🤖 AI Summary
This study investigates the welfare and revenue gaps between widely implemented static congestion pricing and theoretically optimal dynamic pricing in urban road networks. Building upon the Vickrey bottleneck model extended with a macroscopic fundamental diagram (MFD) framework and calibrated with real-world data from the San Francisco Bay Area and New York City, the paper provides the first systematic characterization of both static and dynamic tolling strategies under revenue-maximizing objectives. Theoretically, it establishes that static pricing guarantees at least 50% of the revenue achievable by dynamic pricing in the worst case. Empirically, static pricing attains 80–90% of the optimal dynamic revenue, while incurring only 8–20% higher total system costs. These findings offer both theoretical performance guarantees and empirical validation for the practical efficacy of static congestion pricing.
📝 Abstract
Congestion pricing has emerged as an effective tool for mitigating traffic congestion, yet implementing welfare or revenue-optimal dynamic tolls is often impractical. Most real-world congestion pricing deployments, including New York City's recent program, rely on significantly simpler, often static, tolls. This discrepancy motivates the question of how much revenue and welfare loss there is when real-world traffic systems use static rather than optimal dynamic pricing.

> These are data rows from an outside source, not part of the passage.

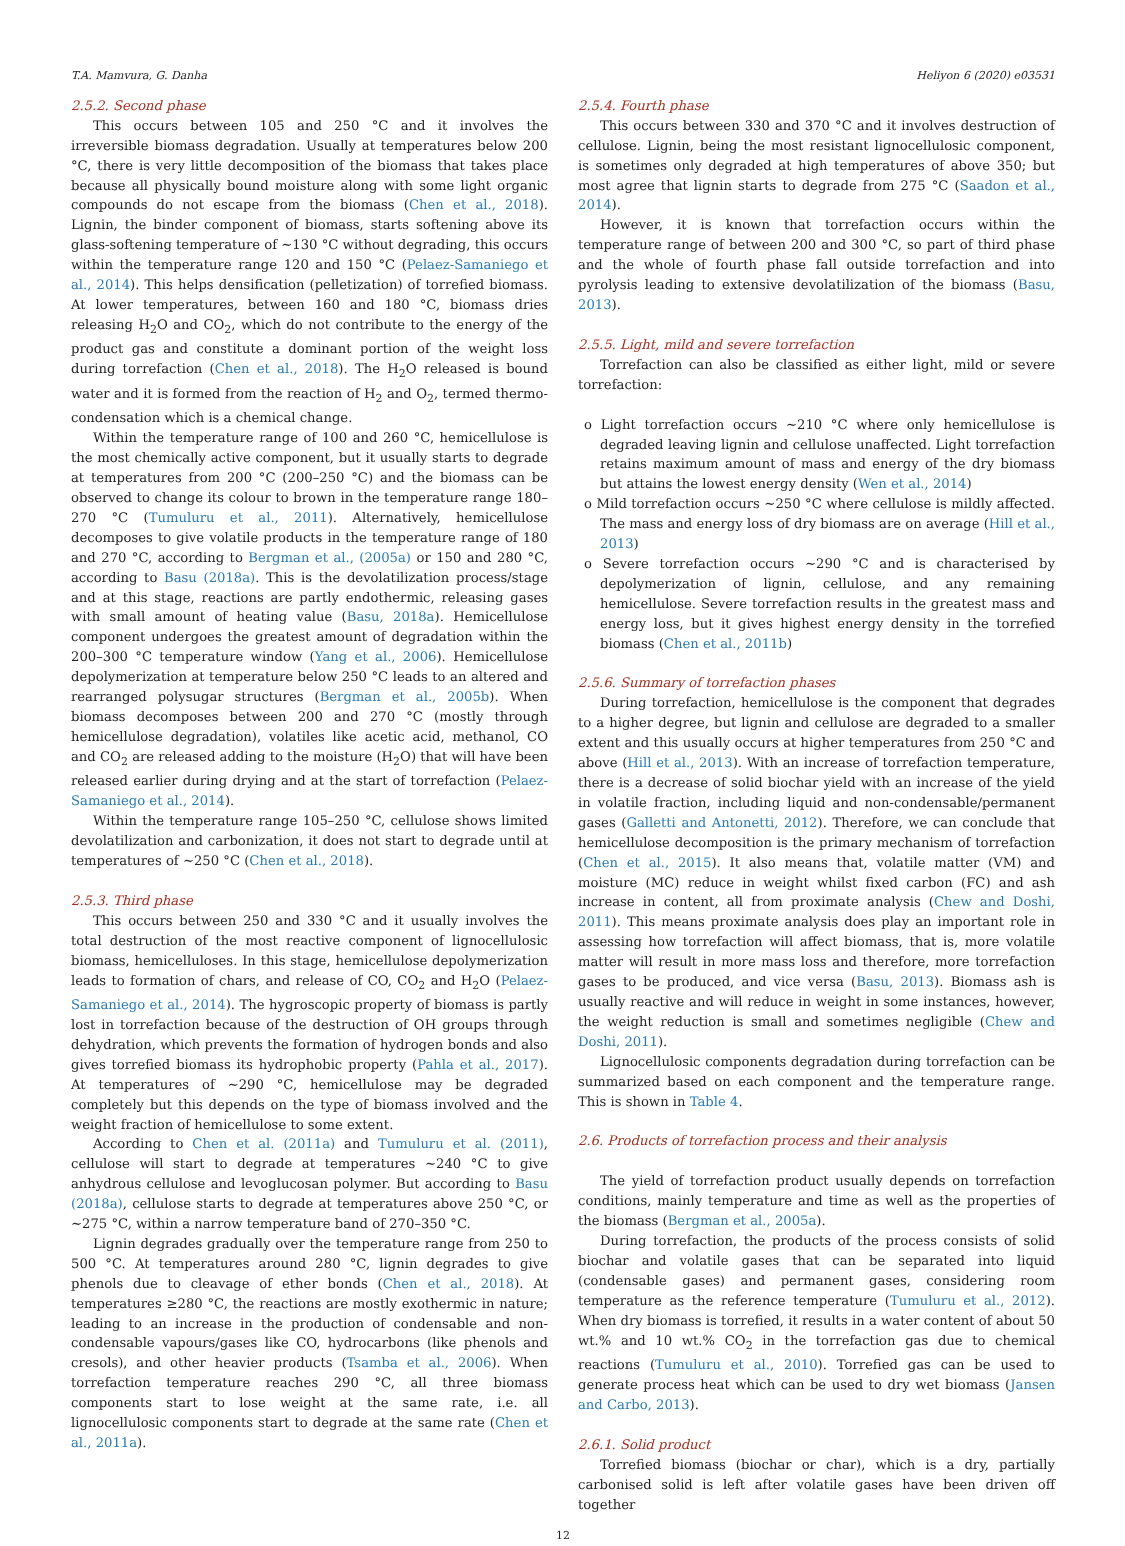T.A. Mamvura, G. Danha Heliyon 6 (2020) e03531
2.5.2. Second phase
This occurs between 105 and 250 °C and it involves the irreversible biomass degradation. Usually at temperatures below 200 °C, there is very little decomposition of the biomass that takes place because all physically bound moisture along with some light organic compounds do not escape from the biomass (Chen et al., 2018). Lignin, the binder component of biomass, starts softening above its glass-softening temperature of ∼130 °C without degrading, this occurs within the temperature range 120 and 150 °C (Pelaez-Samaniego et al., 2014). This helps densification (pelletization) of torrefied biomass. At lower temperatures, between 160 and 180 °C, biomass dries releasing H<sub>2</sub>O and CO<sub>2</sub>, which do not contribute to the energy of the product gas and constitute a dominant portion of the weight loss during torrefaction (Chen et al., 2018). The H<sub>2</sub>O released is bound water and it is formed from the reaction of H<sub>2</sub> and O<sub>2</sub>, termed thermo-condensation which is a chemical change.
Within the temperature range of 100 and 260 °C, hemicellulose is the most chemically active component, but it usually starts to degrade at temperatures from 200 °C (200–250 °C) and the biomass can be observed to change its colour to brown in the temperature range 180–270 °C (Tumuluru et al., 2011). Alternatively, hemicellulose decomposes to give volatile products in the temperature range of 180 and 270 °C, according to Bergman et al., (2005a) or 150 and 280 °C, according to Basu (2018a). This is the devolatilization process/stage and at this stage, reactions are partly endothermic, releasing gases with small amount of heating value (Basu, 2018a). Hemicellulose component undergoes the greatest amount of degradation within the 200–300 °C temperature window (Yang et al., 2006). Hemicellulose depolymerization at temperature below 250 °C leads to an altered and rearranged polysugar structures (Bergman et al., 2005b). When biomass decomposes between 200 and 270 °C (mostly through hemicellulose degradation), volatiles like acetic acid, methanol, CO and CO<sub>2</sub> are released adding to the moisture (H<sub>2</sub>O) that will have been released earlier during drying and at the start of torrefaction (Pelaez-Samaniego et al., 2014).
Within the temperature range 105–250 °C, cellulose shows limited devolatilization and carbonization, it does not start to degrade until at temperatures of ∼250 °C (Chen et al., 2018).
2.5.3. Third phase
This occurs between 250 and 330 °C and it usually involves the total destruction of the most reactive component of lignocellulosic biomass, hemicelluloses. In this stage, hemicellulose depolymerization leads to formation of chars, and release of CO, CO<sub>2</sub> and H<sub>2</sub>O (Pelaez-Samaniego et al., 2014). The hygroscopic property of biomass is partly lost in torrefaction because of the destruction of OH groups through dehydration, which prevents the formation of hydrogen bonds and also gives torrefied biomass its hydrophobic property (Pahla et al., 2017). At temperatures of ∼290 °C, hemicellulose may be degraded completely but this depends on the type of biomass involved and the weight fraction of hemicellulose to some extent.
According to Chen et al. (2011a) and Tumuluru et al. (2011), cellulose will start to degrade at temperatures ∼240 °C to give anhydrous cellulose and levoglucosan polymer. But according to Basu (2018a), cellulose starts to degrade at temperatures above 250 °C, or ∼275 °C, within a narrow temperature band of 270–350 °C.
Lignin degrades gradually over the temperature range from 250 to 500 °C. At temperatures around 280 °C, lignin degrades to give phenols due to cleavage of ether bonds (Chen et al., 2018). At temperatures ≥280 °C, the reactions are mostly exothermic in nature; leading to an increase in the production of condensable and non-condensable vapours/gases like CO, hydrocarbons (like phenols and cresols), and other heavier products (Tsamba et al., 2006). When torrefaction temperature reaches 290 °C, all three biomass components start to lose weight at the same rate, i.e. all lignocellulosic components start to degrade at the same rate (Chen et al., 2011a).
2.5.4. Fourth phase
This occurs between 330 and 370 °C and it involves destruction of cellulose. Lignin, being the most resistant lignocellulosic component, is sometimes only degraded at high temperatures of above 350; but most agree that lignin starts to degrade from 275 °C (Saadon et al., 2014).
However, it is known that torrefaction occurs within the temperature range of between 200 and 300 °C, so part of third phase and the whole of fourth phase fall outside torrefaction and into pyrolysis leading to extensive devolatilization of the biomass (Basu, 2013).
2.5.5. Light, mild and severe torrefaction
Torrefaction can also be classified as either light, mild or severe torrefaction:
o Light torrefaction occurs ∼210 °C where only hemicellulose is degraded leaving lignin and cellulose unaffected. Light torrefaction retains maximum amount of mass and energy of the dry biomass but attains the lowest energy density (Wen et al., 2014)
o Mild torrefaction occurs ∼250 °C where cellulose is mildly affected. The mass and energy loss of dry biomass are on average (Hill et al., 2013)
o Severe torrefaction occurs ∼290 °C and is characterised by depolymerization of lignin, cellulose, and any remaining hemicellulose. Severe torrefaction results in the greatest mass and energy loss, but it gives highest energy density in the torrefied biomass (Chen et al., 2011b)
2.5.6. Summary of torrefaction phases
During torrefaction, hemicellulose is the component that degrades to a higher degree, but lignin and cellulose are degraded to a smaller extent and this usually occurs at higher temperatures from 250 °C and above (Hill et al., 2013). With an increase of torrefaction temperature, there is a decrease of solid biochar yield with an increase of the yield in volatile fraction, including liquid and non-condensable/permanent gases (Galletti and Antonetti, 2012). Therefore, we can conclude that hemicellulose decomposition is the primary mechanism of torrefaction (Chen et al., 2015). It also means that, volatile matter (VM) and moisture (MC) reduce in weight whilst fixed carbon (FC) and ash increase in content, all from proximate analysis (Chew and Doshi, 2011). This means proximate analysis does play an important role in assessing how torrefaction will affect biomass, that is, more volatile matter will result in more mass loss and therefore, more torrefaction gases to be produced, and vice versa (Basu, 2013). Biomass ash is usually reactive and will reduce in weight in some instances, however, the weight reduction is small and sometimes negligible (Chew and Doshi, 2011).
Lignocellulosic components degradation during torrefaction can be summarized based on each component and the temperature range. This is shown in Table 4.
2.6. Products of torrefaction process and their analysis
The yield of torrefaction product usually depends on torrefaction conditions, mainly temperature and time as well as the properties of the biomass (Bergman et al., 2005a).
During torrefaction, the products of the process consists of solid biochar and volatile gases that can be separated into liquid (condensable gases) and permanent gases, considering room temperature as the reference temperature (Tumuluru et al., 2012). When dry biomass is torrefied, it results in a water content of about 50 wt.% and 10 wt.% CO<sub>2</sub> in the torrefaction gas due to chemical reactions (Tumuluru et al., 2010). Torrefied gas can be used to generate process heat which can be used to dry wet biomass (Jansen and Carbo, 2013).
2.6.1. Solid product
Torrefied biomass (biochar or char), which is a dry, partially carbonised solid is left after volatile gases have been driven off together
12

We address this question by analyzing the performance gap between static (simple) and dynamic (optimal) congestion pricing schemes in two canonical frameworks: Vickrey's bottleneck model with a public transit outside option and its city-scale extension based on the Macroscopic Fundamental Diagram (MFD). In both models, we first characterize the revenue-optimal static and dynamic tolling policies, which have received limited attention in prior work. In the worst-case, revenue-optimal static tolls achieve at least half of the dynamic optimal revenue and at most twice the minimum achievable system cost across a wide range of practically relevant parameter regimes, with stronger and more general guarantees in the bottleneck model than in the MFD model. We further corroborate our theoretical guarantees with numerical results based on real-world datasets from the San Francisco Bay Area and New York City, which demonstrate that static tolls achieve roughly 80-90% of the dynamic optimal revenue while incurring at most a 8-20% higher total system cost than the minimum achievable system cost.